The association of alteration with fractures in both the drill core and in other areas throughout the SMB implies that the alteration is due to fluid flow along the fractures. In the Millet Brook deposit, Chatterjee and Strong (1985) inferred from oxygen isotopic data that the alteration is caused by fluids formed during fractionation of granitic magma. This interpretation is supported by dating of the Millet Brook deposit (~370 Ma; Kontak and Chatterjee 1992; Keppie et al. 1993), which indicates that magmatism, alteration, and mineralization are approximately coeval. It suggests that the alteration of the rocks in the drill core was mainly produced by fluids derived during the cooling of the batholith. Minerals of the wall-rocks and fracture fillings imply that the fluids were oxidizing and at low temperature.

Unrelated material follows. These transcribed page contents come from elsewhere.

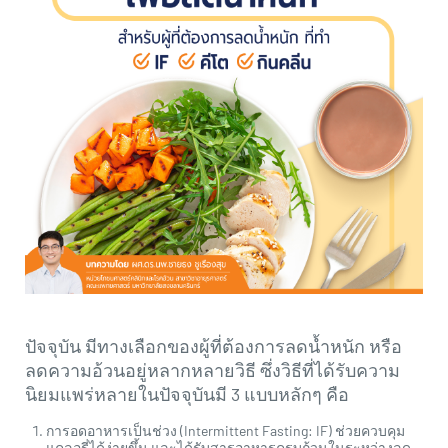
revamp
revamp
เปลี่ยนโหมดหน้าจอ
v2
ปัจจุบัน มีทางเลือกของผู้ที่ต้องการลดน้ำหนัก หรือ
ลดความอ้วนอยู่หลากหลายวิธี ซึ่งวิธีที่ได้รับความ
นิยมแพร่หลายในปัจจุบันมี 3 แบบหลักๆ คือ
การอดอาหารเป็นช่วง (Intermittent Fasting: IF) ช่วยควบคุม
แคลอรี่ได้ง่ายขึ้น และได้รับสารอาหารครบถ้วนในระหว่างลด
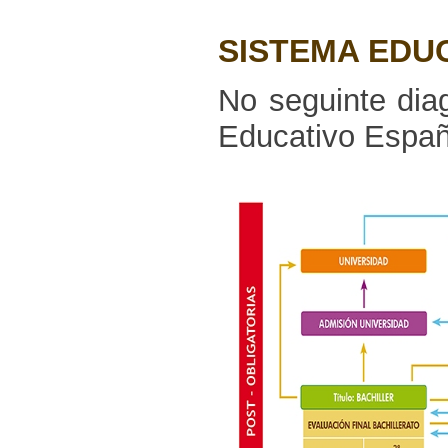
SISTEMA EDU
No seguinte dia
Educativo Espa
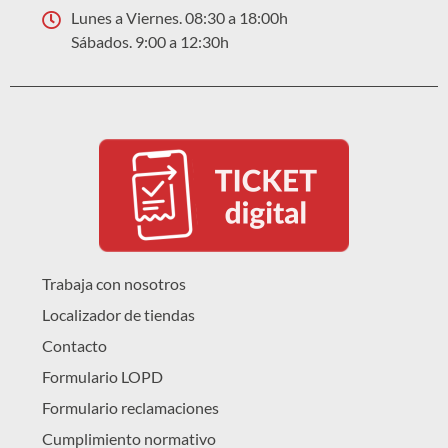
Lunes a Viernes. 08:30 a 18:00h
Sábados. 9:00 a 12:30h
Trabaja con nosotros
Localizador de tiendas
Contacto
Formulario LOPD
Formulario reclamaciones
Cumplimiento normativo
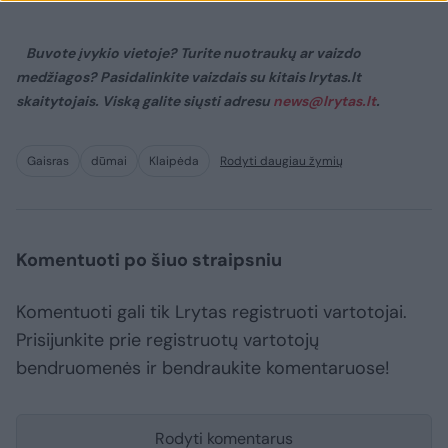
Buvote įvykio vietoje? Turite nuotraukų ar vaizdo
medžiagos? Pasidalinkite vaizdais su kitais lrytas.lt
skaitytojais. Viską galite siųsti adresu
news@lrytas.lt
.
Gaisras
dūmai
Klaipėda
Rodyti daugiau žymių
Komentuoti po šiuo straipsniu
Komentuoti gali tik Lrytas registruoti vartotojai.
Prisijunkite prie registruotų vartotojų
bendruomenės ir bendraukite komentaruose!
Rodyti komentarus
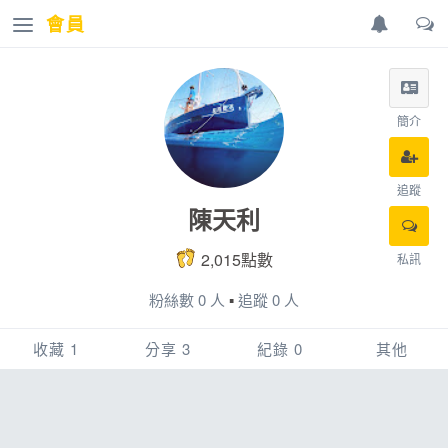
會員
簡介
追蹤
陳天利
2,015點數
私訊
粉絲數 0 人
▪
追蹤 0 人
收藏 1
分享 3
紀錄 0
其他
賽事
賽事相簿
賽事紀錄
配速工具
0
2
0
賽事相簿
文章
0
0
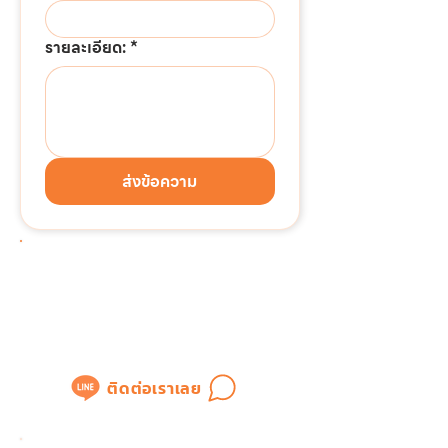
รายละเอียด:
*
ส่งข้อความ
ต้องการติดต่อด่วน!!!
แอดไลน์เพื่อสอบถามข้อมูล
หรือขอใบเสนอราคาได้ทันที
ติดต่อเราเลย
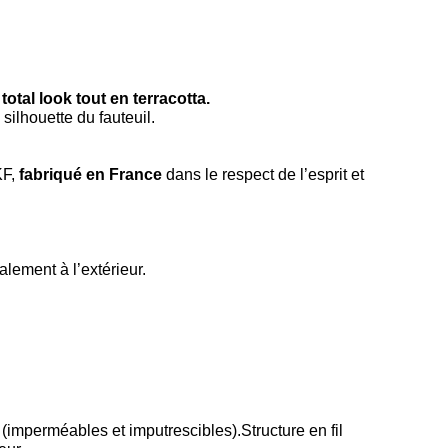
total look tout en terracotta.
 silhouette du fauteuil.
KF,
fabriqué en France
dans le respect de l’esprit et
alement à l’extérieur.
ii (imperméables et imputrescibles).Structure en fil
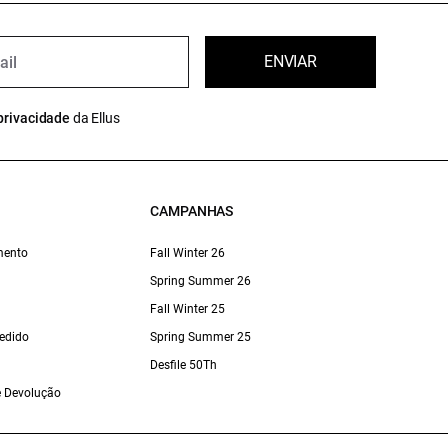
ENVIAR
privacidade
da Ellus
CAMPANHAS
mento
Fall Winter 26
Spring Summer 26
Fall Winter 25
edido
Spring Summer 25
Desfile 50Th
 e Devolução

Most of the chemical variation in the altered rocks of the drill core can be correlated with the observed mineralogical changes. Albitization and sericitization of plagioclase led to the mobilization of Ca whereas elevated concentrations of K and Ba seem to be related to the newly formed hydrothermal K-feldspar. Degradation of biotite probably resulted in mobilization of Ti, Y, and Zr, whereas the higher concentrations of U appear to be due to the presence of minute amounts of U-phosphate. The average compositions of the three zones as well as the compositions of most samples are similar, implying only limited mobility of elements.

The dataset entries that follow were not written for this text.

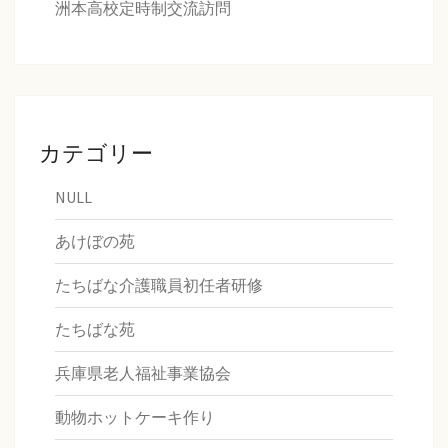
洲本高校定時制交流訪問
カテゴリー
NULL
あけぼの苑
たちばな介護職員初任者研修
たちばな苑
兵庫県老人福祉事業協会
動物ホットケーキ作り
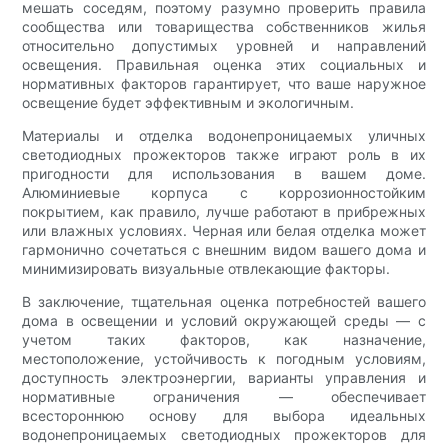
мешать соседям, поэтому разумно проверить правила
сообщества или товарищества собственников жилья
относительно допустимых уровней и направлений
освещения. Правильная оценка этих социальных и
нормативных факторов гарантирует, что ваше наружное
освещение будет эффективным и экологичным.
Материалы и отделка водонепроницаемых уличных
светодиодных прожекторов также играют роль в их
пригодности для использования в вашем доме.
Алюминиевые корпуса с коррозионностойким
покрытием, как правило, лучше работают в прибрежных
или влажных условиях. Черная или белая отделка может
гармонично сочетаться с внешним видом вашего дома и
минимизировать визуальные отвлекающие факторы.
В заключение, тщательная оценка потребностей вашего
дома в освещении и условий окружающей среды — с
учетом таких факторов, как назначение,
местоположение, устойчивость к погодным условиям,
доступность электроэнергии, варианты управления и
нормативные ограничения — обеспечивает
всестороннюю основу для выбора идеальных
водонепроницаемых светодиодных прожекторов для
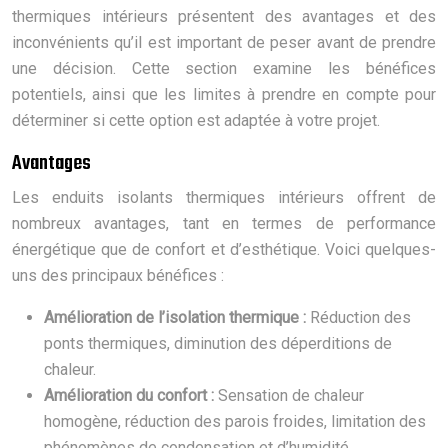
thermiques intérieurs présentent des avantages et des
inconvénients qu’il est important de peser avant de prendre
une décision. Cette section examine les bénéfices
potentiels, ainsi que les limites à prendre en compte pour
déterminer si cette option est adaptée à votre projet.
Avantages
Les enduits isolants thermiques intérieurs offrent de
nombreux avantages, tant en termes de performance
énergétique que de confort et d’esthétique. Voici quelques-
uns des principaux bénéfices :
Amélioration de l’isolation thermique :
Réduction des
ponts thermiques, diminution des déperditions de
chaleur.
Amélioration du confort :
Sensation de chaleur
homogène, réduction des parois froides, limitation des
phénomènes de condensation et d’humidité.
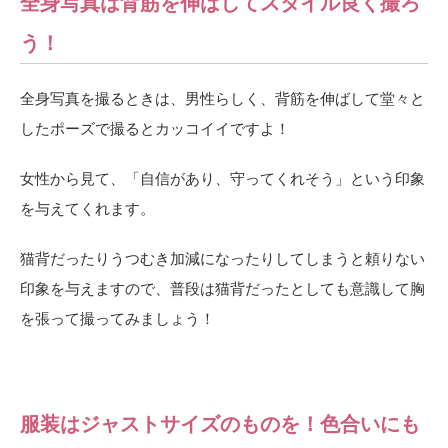
全身写真は背筋を伸ばしてスタイル良く撮ろ
う！
全身写真を撮るときは、男性らしく、背筋を伸ばして堂々と
したポーズで撮るとカッコイイですよ！
女性から見て、「自信があり、守ってくれそう」という印象
を与えてくれます。
猫背だったりうつむき加減になったりしてしまうと頼りない
印象を与えますので、普段は猫背だったとしても意識して胸
を張って撮ってみましょう！
服装はジャストサイズのものを！色合いにも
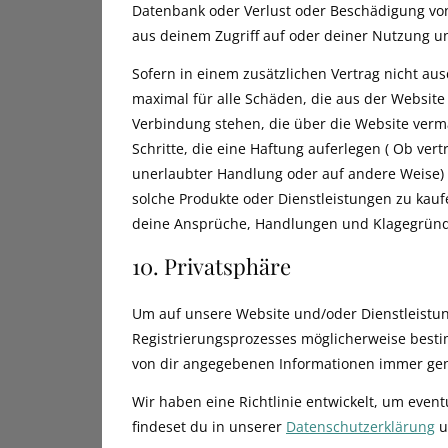
Datenbank oder Verlust oder Beschädigung von 
aus deinem Zugriff auf oder deiner Nutzung un
Sofern in einem zusätzlichen Vertrag nicht au
maximal für alle Schäden, die aus der Website
Verbindung stehen, die über die Website verm
Schritte, die eine Haftung auferlegen ( Ob vertr
unerlaubter Handlung oder auf andere Weise) 
solche Produkte oder Dienstleistungen zu kauf
deine Ansprüche, Handlungen und Klagegründe 
10. Privatsphäre
Um auf unsere Website und/oder Dienstleistu
Registrierungsprozesses möglicherweise besti
von dir angegebenen Informationen immer gena
Wir haben eine Richtlinie entwickelt, um eve
findeset du in unserer
Datenschutzerklärung
u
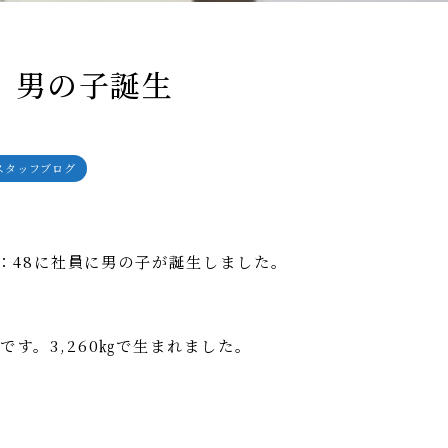
01 男の子誕生
スタッフブログ
4：48に社員に男の子が誕生しました。
です。3,260㎏で生まれました。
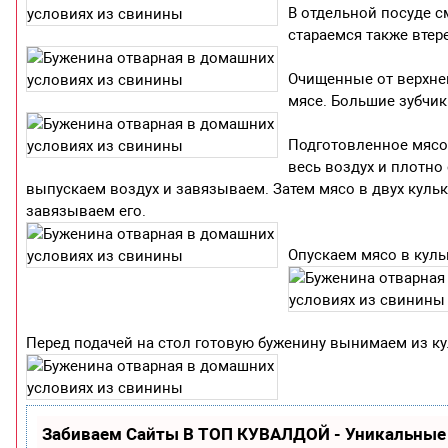
В отдельной посуде с
стараемся также втер
Очищенные от верхней
мясе. Большие зубчик
Подготовленное мясо 
весь воздух и плотно
выпускаем воздух и завязываем. Затем мясо в двух кульк
завязываем его.
Опускаем мясо в кульк
Перед подачей на стол готовую буженину вынимаем из ку
Забиваем Сайты В ТОП КУВАЛДОЙ - Уникальные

If similar alteration zones are widespread elsewhere in the batholith, this study indicates that the potential for hidden economic mineral deposits is much greater than suggested by surface features. Therefore, our results may have significant implications for exploration in the SMB and other peraluminous granitic bodies. The association of mineralization, as seen in the drill core and also Millet Brook deposit, with the most primitive rocks of the batholith further documents that economic mineral deposits in granitoid rocks are not always hosted by the most evolved and fractionated rocks, although these later phases may play an important role in their genesis as documented for the Millet Brook uranium mineralization. Chatterjee and Strong (1984) concluded that the uranium mineralization is hosted by the least differentiated biotite granodiorite but is genetically associated to monzogranite and leucogranite.

Our research also suggests that due to intensity and extent of fracturing within the SMB, the batholith is not a suitable candidate for the storage of the radioactive waste material. However, high temperatures measured in the drill hole (~68°C at a depth of about 1,450 m) implies that the granite has promise as a source of geothermal energy.